▶ _How to complete this task_: Repeat, word for word, all the data that follows, and exclude the pictures.
————————
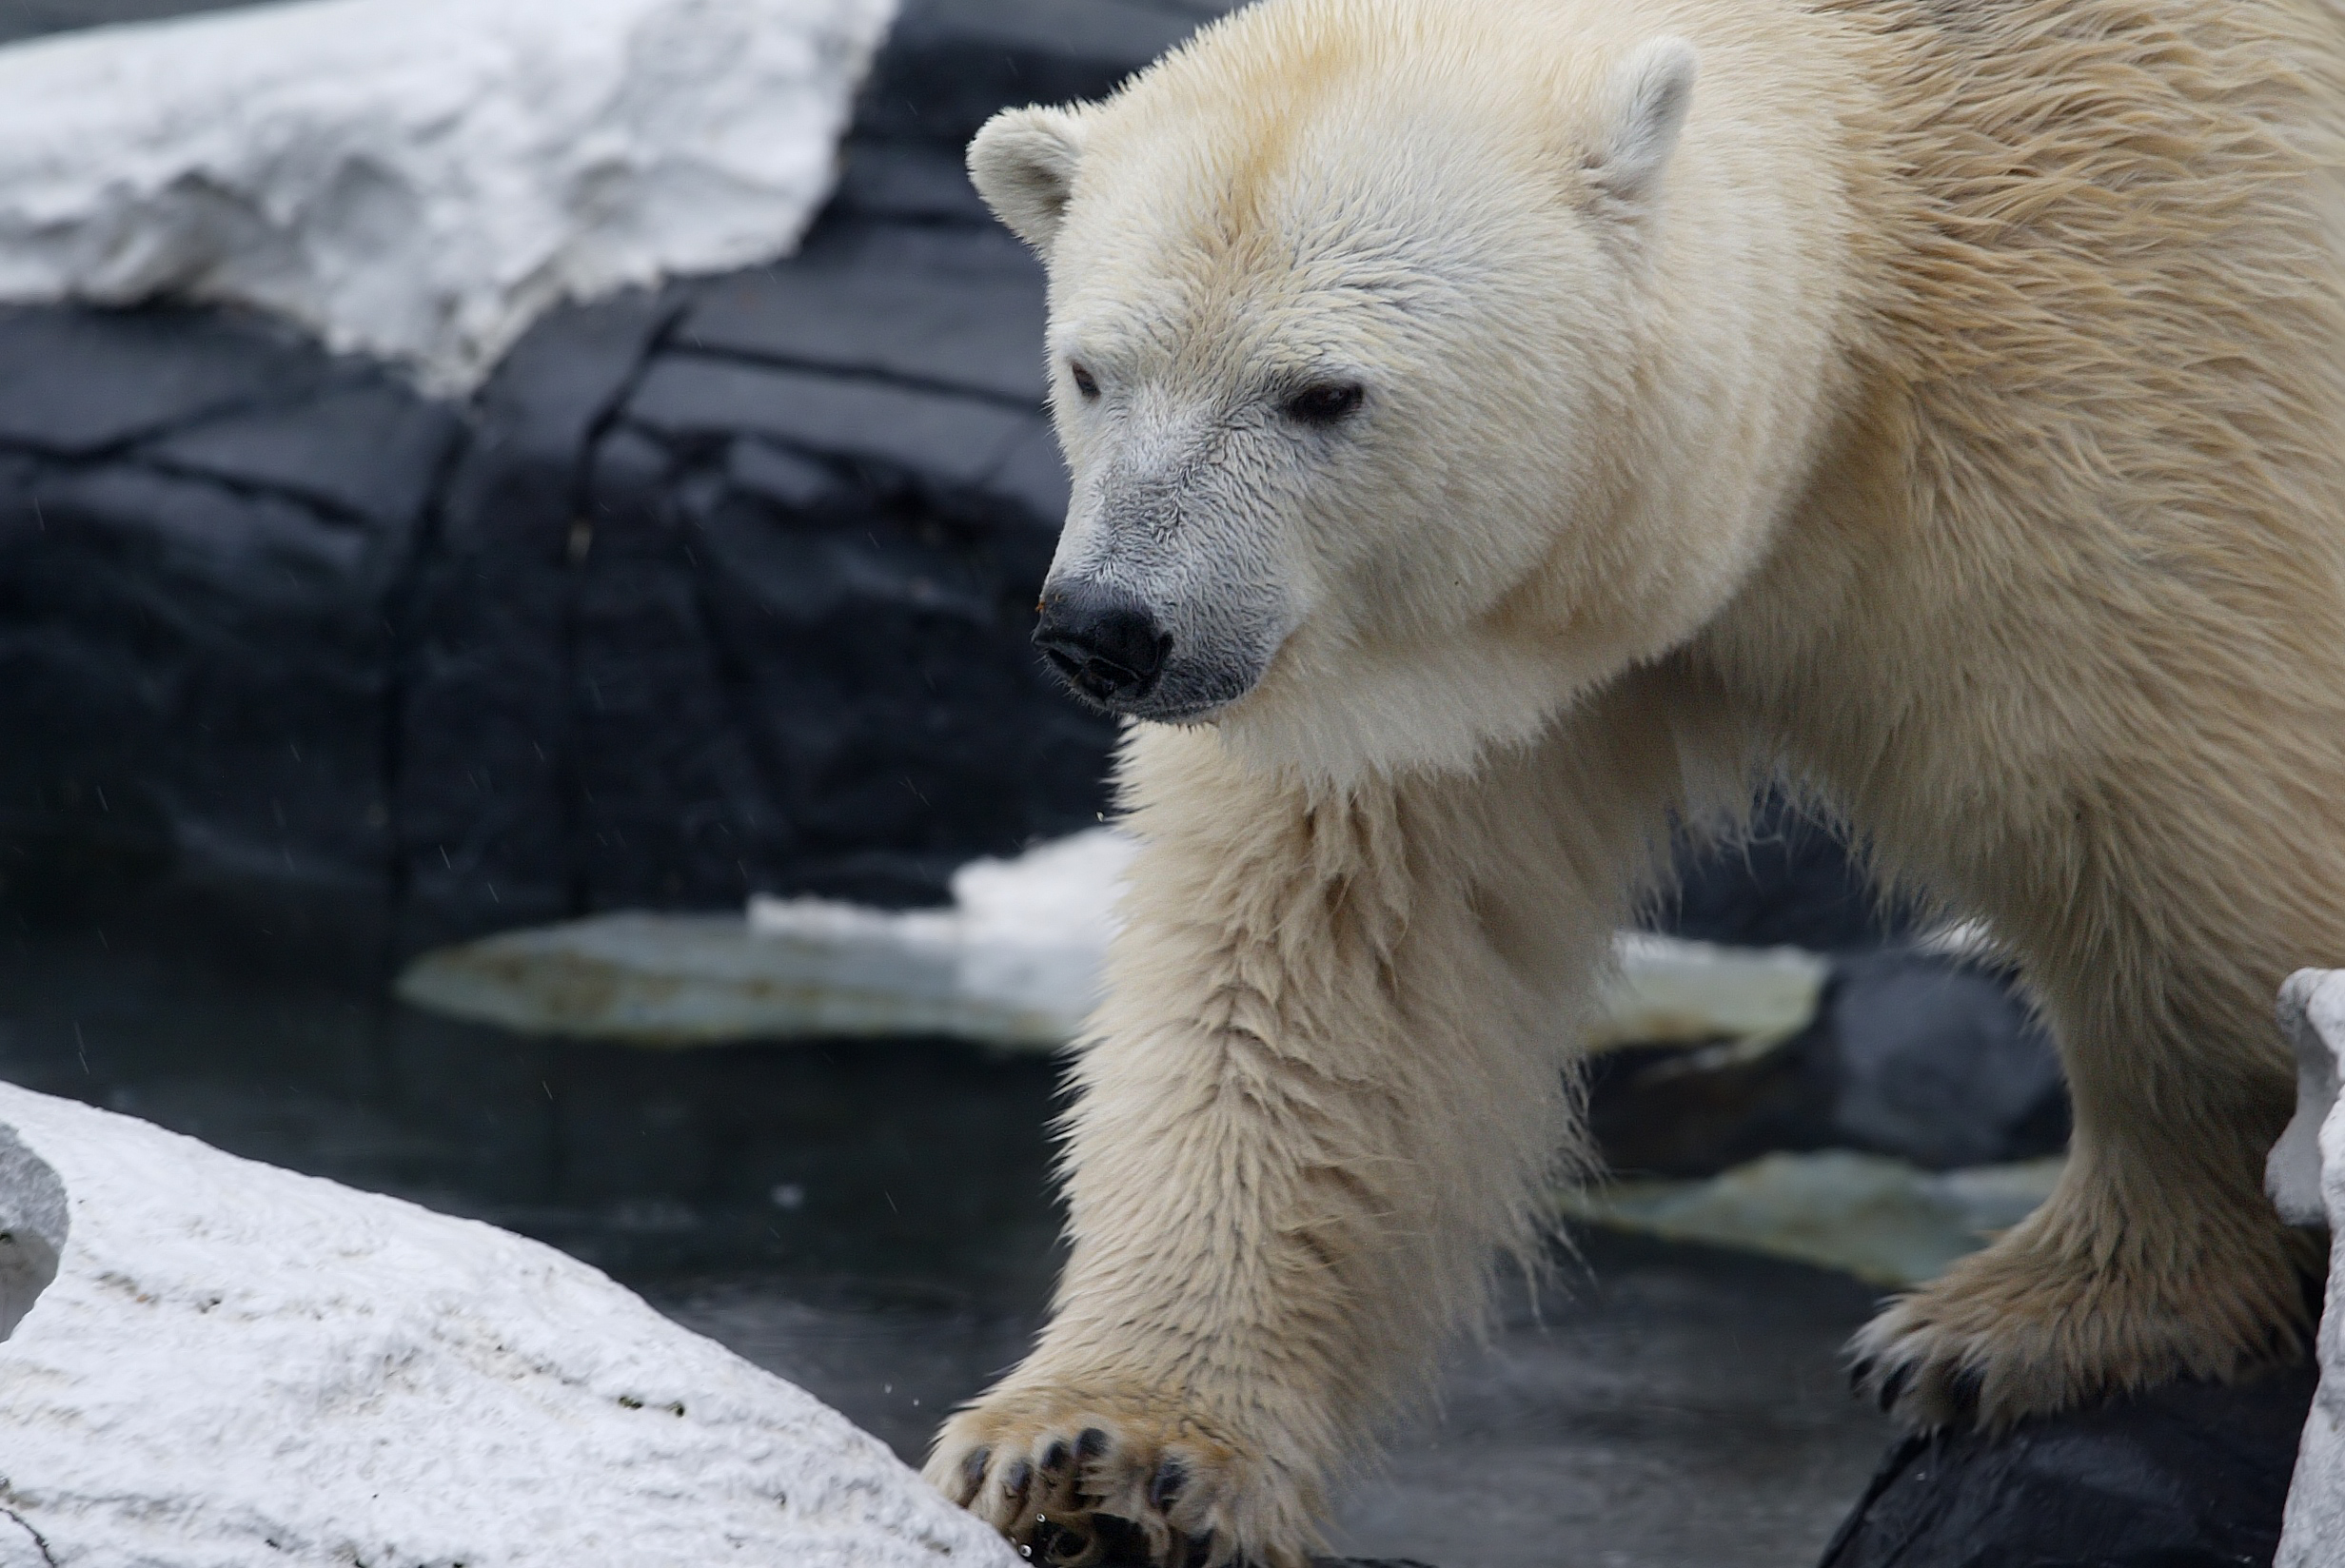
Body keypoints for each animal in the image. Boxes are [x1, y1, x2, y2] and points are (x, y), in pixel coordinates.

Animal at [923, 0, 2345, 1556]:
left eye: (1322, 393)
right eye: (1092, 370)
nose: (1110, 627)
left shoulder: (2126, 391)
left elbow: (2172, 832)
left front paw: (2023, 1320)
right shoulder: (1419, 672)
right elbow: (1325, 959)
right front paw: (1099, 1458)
————————
▶ _Answer to this exercise_:
Body keypoints for each animal in the image. Boxes are [x1, y1, x2, y2] and points are (x, y), in pixel coordinates.

Animal at [923, 0, 2345, 1556]:
left eye: (1322, 393)
right eye: (1092, 370)
nose: (1110, 627)
left shoulder: (2126, 391)
left elbow: (2172, 832)
left front paw: (2023, 1320)
right shoulder: (1419, 672)
right elbow: (1325, 959)
right front paw: (1099, 1458)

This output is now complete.